When they start walking again, their arms swing in the same rhythm and it would be so easy to take Sam’s hand. So he doesn’t.
Sam’s bed is covered in fabric the color of brand new grass, dulled only a little from the smog obscuring the skylight of his bedroom. He’d drawn for one of the nicest rooms, obviously. He smooths his hand over the bed, leaving five little indentations on the paths his fingers followed.
“I don’t know how much you know about everything,” Sam says, looking at his hand, “but I could be a woman if I wanted. My parents kept asking me if I wanted, once they found out -- they saw me at a party, it was really pretty embarrassing and awkward.
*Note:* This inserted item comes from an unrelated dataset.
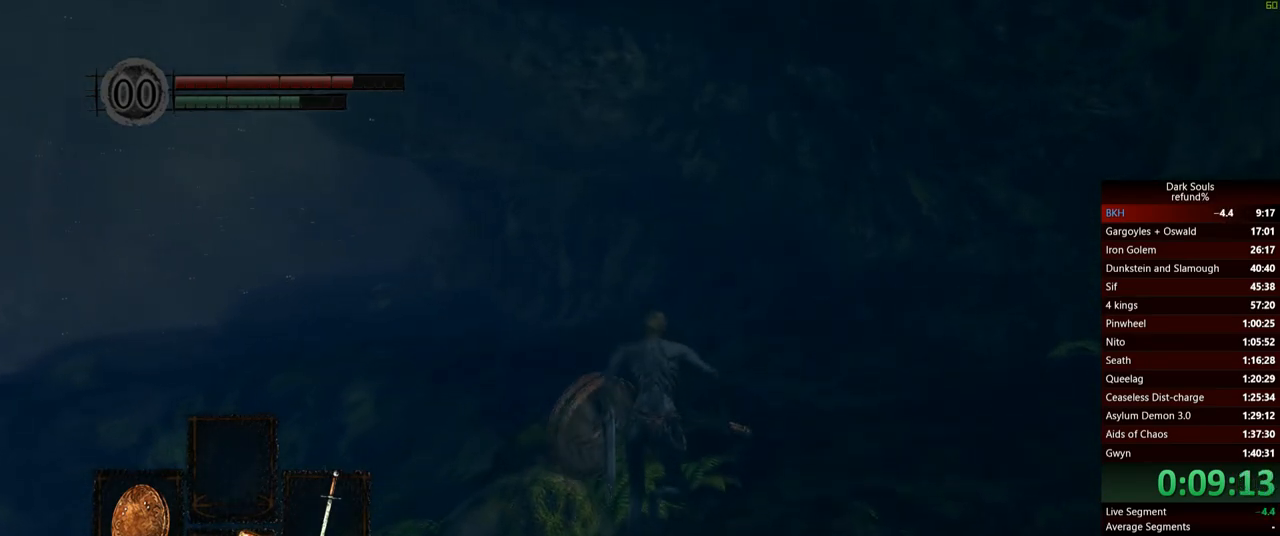
{"buttons": ["B"], "left_stick": "up", "right_stick": "center", "events": []}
I want to be what I am, though.”
“What are you?” The words sound coarse and awkward in this room, grass-colored and almost sunlit. He should know this already, but he was a brave recluse instead. So he doesn’t know anything at all.
“They used to call people like me drag queens. Forty years ago they were everywhere, not quite everywhere, I guess, but enough that everyone knew. They danced at clubs and things. It’s not a permanent occupation, mostly, I think. Mostly they’ve died out, now it’s so easy to switch if what you always wanted to be was a woman.”
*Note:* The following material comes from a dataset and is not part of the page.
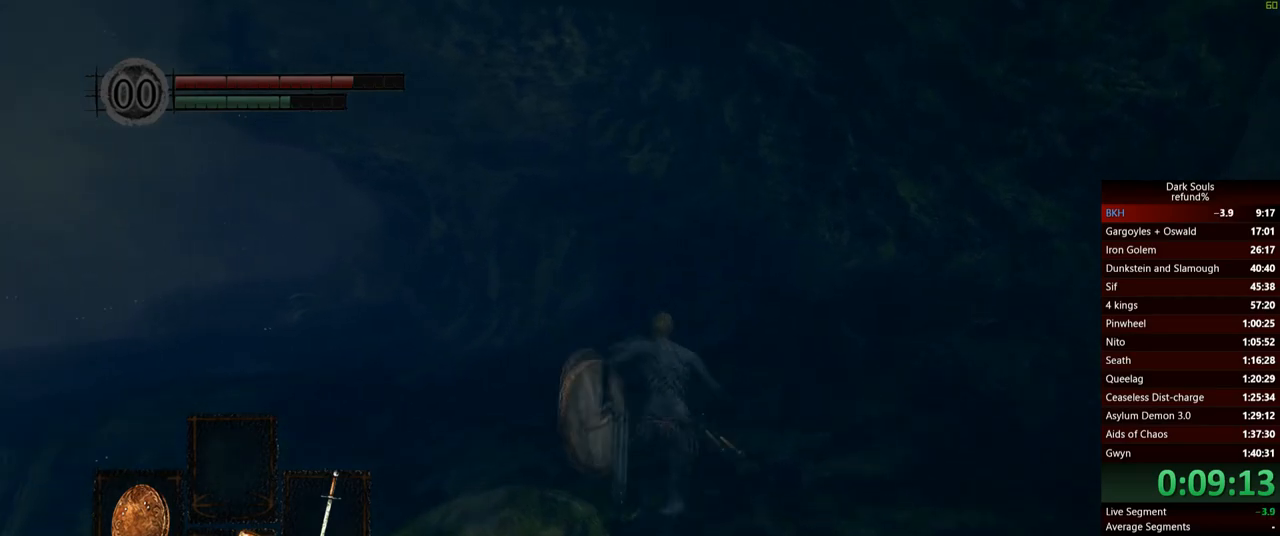
{"buttons": ["B"], "left_stick": "up", "right_stick": "center", "events": [[33, "right_stick", "down-left"], [300, "right_stick", "center"]]}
“Then what do you want to be?” James leans against the doorframe, letting Sam’s words spill over him.
“Only, what I am. I’m a man and then, with a wig and paint and a dress, I’m a woman, just so long as you don’t look too closely. I’ve had some work done, some hair taken out, but still, if you’re a man that’s what you are, when it comes right down to it. But I can choose, mostly.” James sneaks a look at him and there’s this little smile on his face and there’s something he recognizes, something he’s known for a while.
“But why,” he says, biting his bottom lip with his two front teeth, “why did you trick me?”
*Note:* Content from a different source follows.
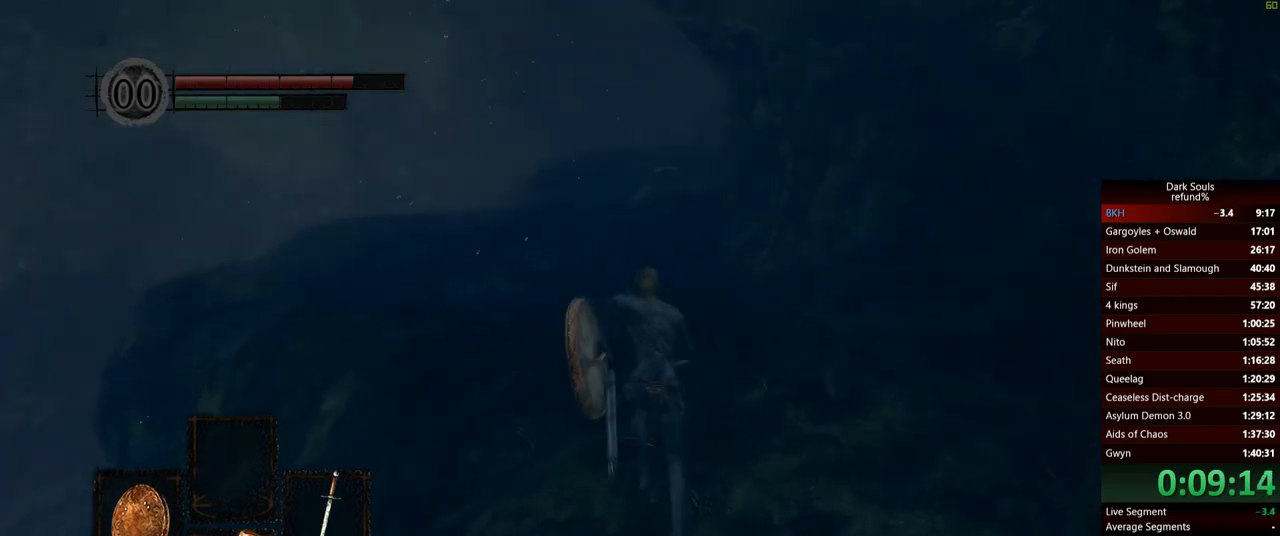
{"buttons": ["B"], "left_stick": "up", "right_stick": "center", "events": []}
“The way you were dancing. You didn’t want to look cool to fuck a girl or impress anybody. You were in your own world, the music and your body intersecting and god, I needed to get as close to that as possible.” There’s some of that smile in his voice and it comes over James, like a wave, what’s familiar about this and it rushes over him, swimming through his thoughts.
“I can fly,” he says, before he can think about it. His breath catches in his throat.
Sam looks him in the eye and he doesn’t look away.
“I can’t believe one of the natural Super Babies ended up in fucking Idaho,” Sam says, crunching spinach between his teeth. They’ve just gotten out of Russian Lit. “How did that work out?”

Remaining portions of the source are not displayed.